Despite her fallout with — and the eventual destruction of — the Populist Party, Lease felt that their work and efforts were ultimately rewarded with the election of Theodore Roosevelt and the national push for reforms that she had championed years earlier:

"In these later years I have seen, with gratification, that my work in the good old Populist days was not in vain. The Progressive party has adopted our platform, clause for clause, plank by plank. Note the list of reforms which we advocated which are coming into reality. Direct election of senators is assured. Public utilities are gradually being removed from the hands of the few and placed under the control of the people who use them. Women suffrage is now almost a national issue...

The seed we sowed out in Kansas did not fall on barren ground."

==Later life==
In 1896, she moved to New York City where she wrote for the New York World. In addition, she worked as an editor for the National Encyclopedia of American Biography.

She divorced her husband in 1902 and spent the rest of her life with one or another of her children in the East until her death.

Lease died in Callicoon, New York on October 29, 1933.

==Synthetic food==
In 1893 Lease predicted that by 1993 people would be eating synthetic food.
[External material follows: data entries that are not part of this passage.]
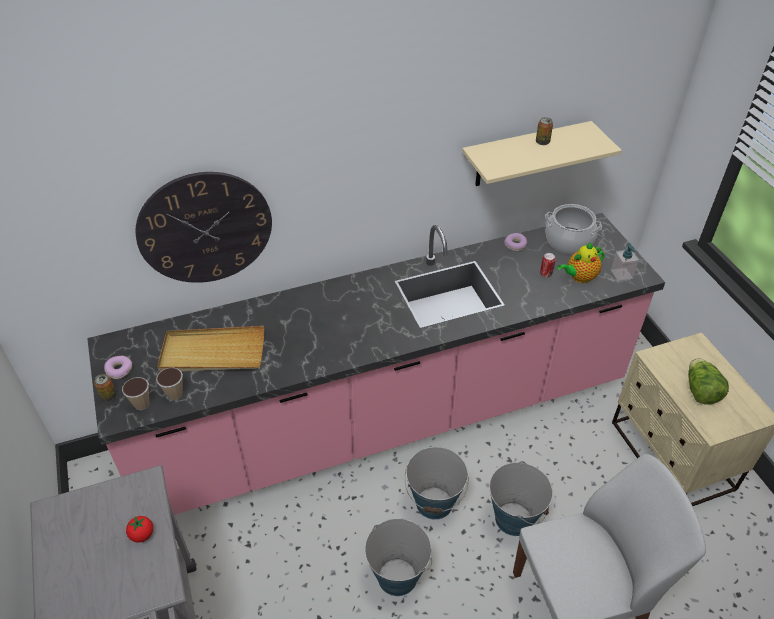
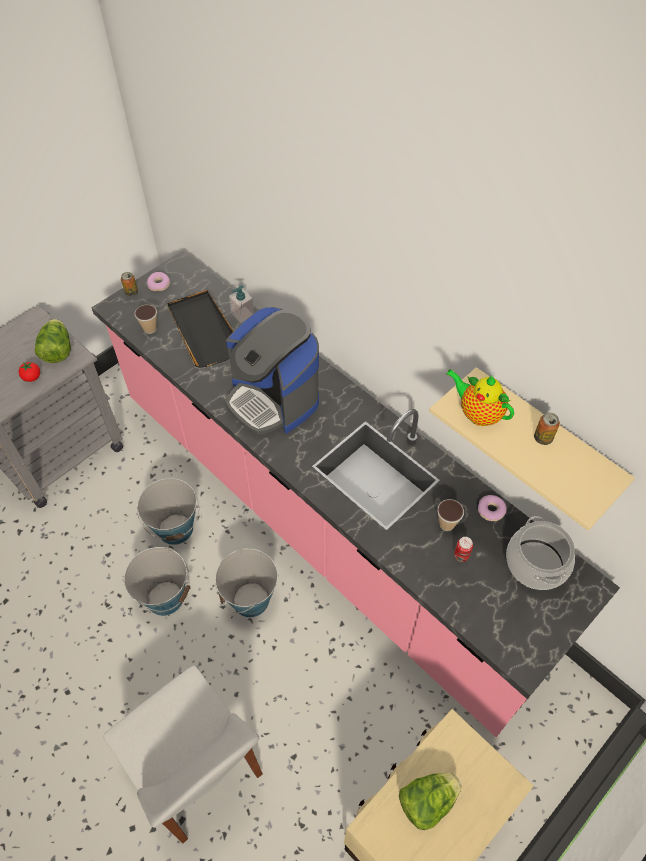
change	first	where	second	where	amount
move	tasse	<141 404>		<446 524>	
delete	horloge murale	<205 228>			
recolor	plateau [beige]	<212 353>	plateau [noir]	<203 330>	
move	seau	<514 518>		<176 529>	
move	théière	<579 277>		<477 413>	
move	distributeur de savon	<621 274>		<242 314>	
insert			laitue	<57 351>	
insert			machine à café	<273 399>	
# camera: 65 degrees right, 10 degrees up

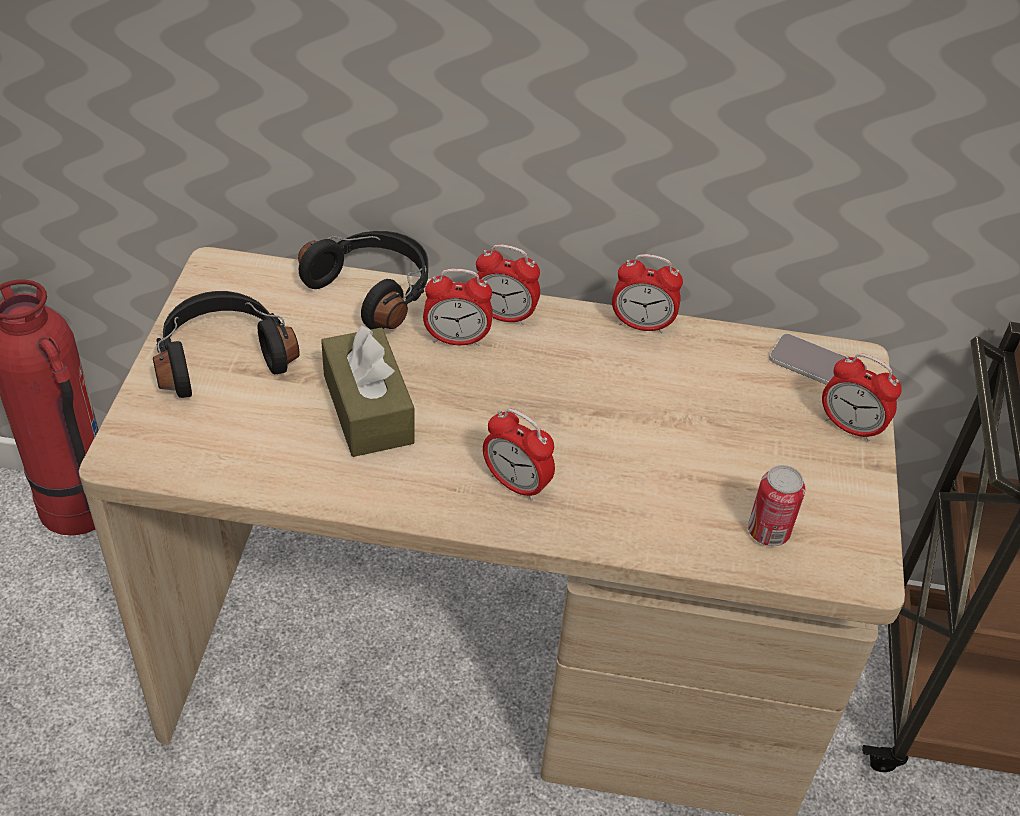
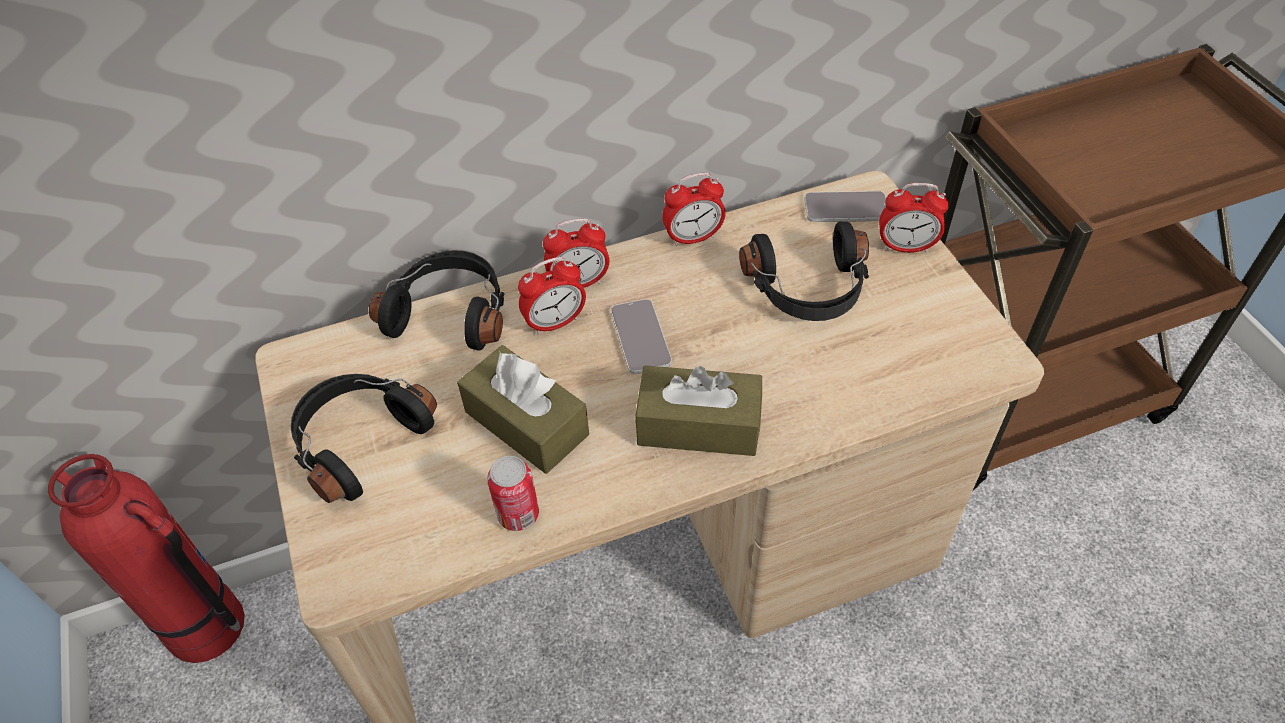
change	first	where	second	where	amount
replace	réveil	<516 484>	boîte à mouchoirs [marron]	<698 425>	
move	boîte métallique	<768 532>		<518 514>	
insert			téléphone	<640 337>	
insert			casque audio [noir]	<808 290>	
# camera: 25 degrees left, 5 degrees up

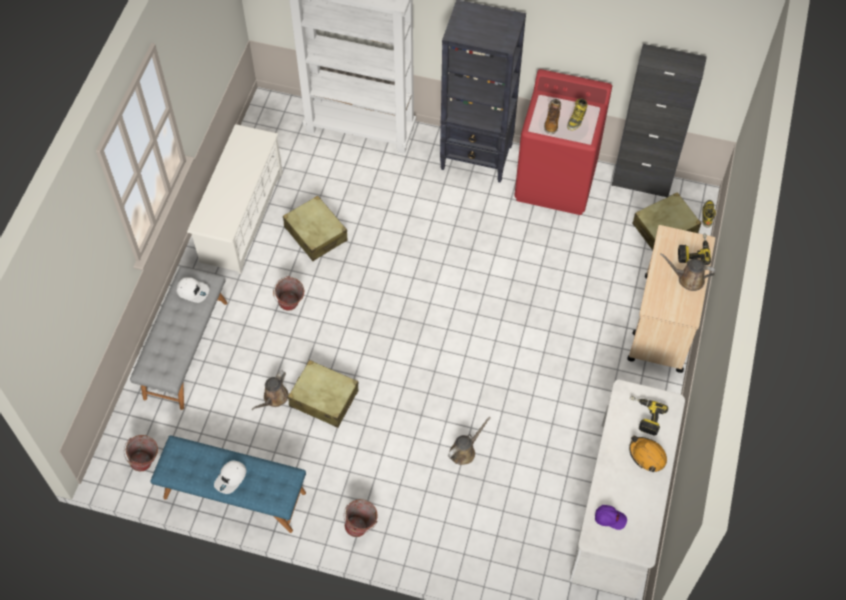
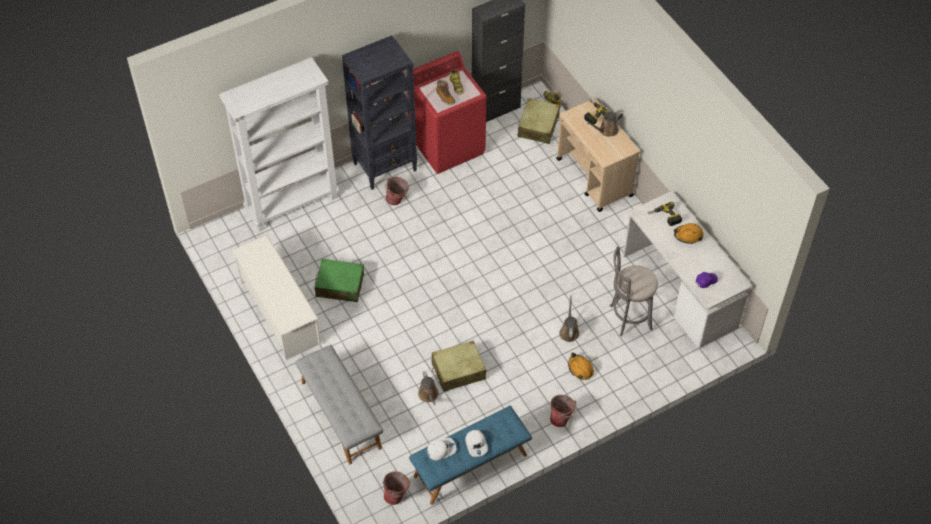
change	first	where	second	where	amount
move	casquette [blanc]	<193 291>		<441 449>	
move	seau	<291 306>		<397 201>	
recolor	valise [beige]	<315 234>	valise [vert]	<340 285>	
insert			casque de chantier [orange]	<580 368>	
insert			tabouret [gris]	<628 318>	
# camera: 45 degrees left, 5 degrees down

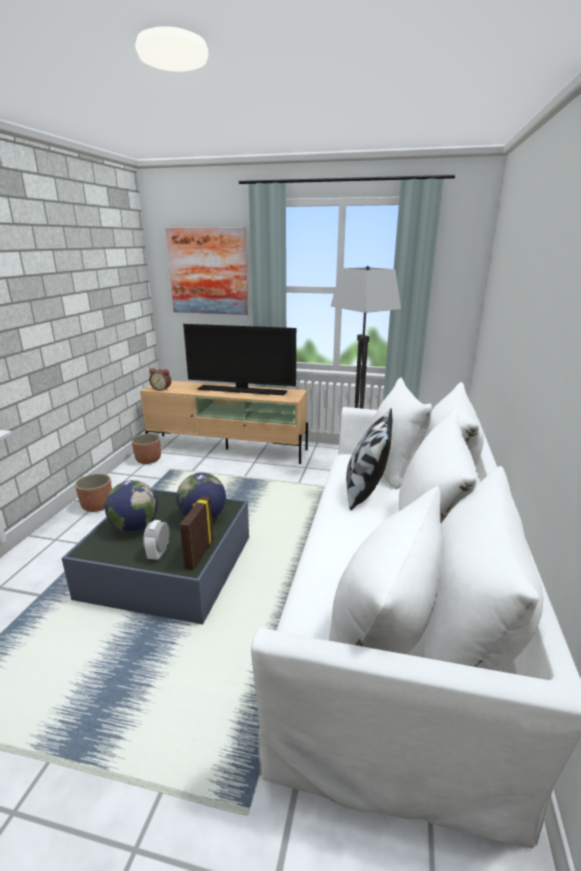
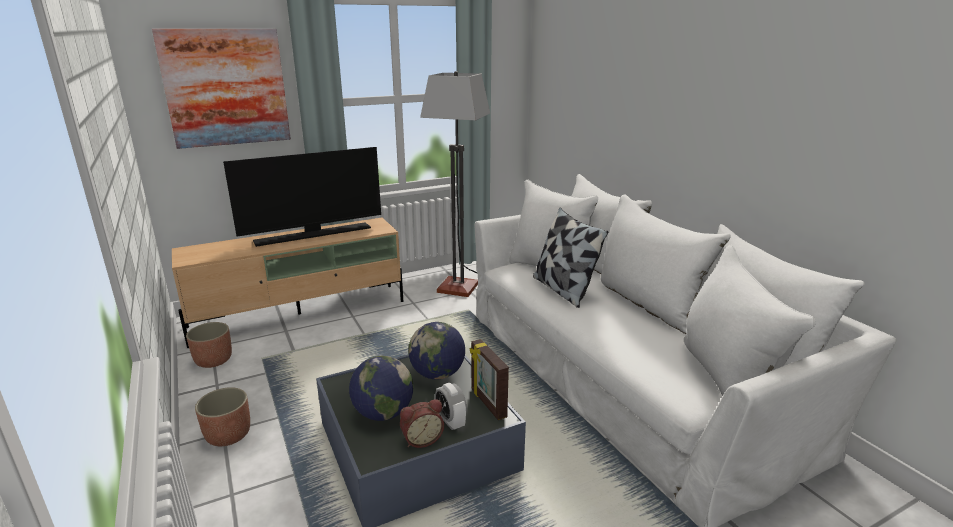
change	first	where	second	where	amount
move	réveil	<162 389>		<421 439>	
# camera: 40 degrees left, 0 degrees up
She predicted that in one hundred years' time 'Agriculture will be developed by electricity, the motive power of the future. Science will take, in condensed form from the rich loam of earth, the life force or germs now found in the heart of the corn, in the kernel of the wheat, and in the luscious juices of the fruit. A small phial of this life from the fertile bosom of Mother Earth will furnish man with subsistence for days. And thus the problems of cooks and cooking will be solved'. This theory, it is suggested, remained a 'private fantasy' until 1930 when it found its way into the early science-fiction musical film Just Imagine.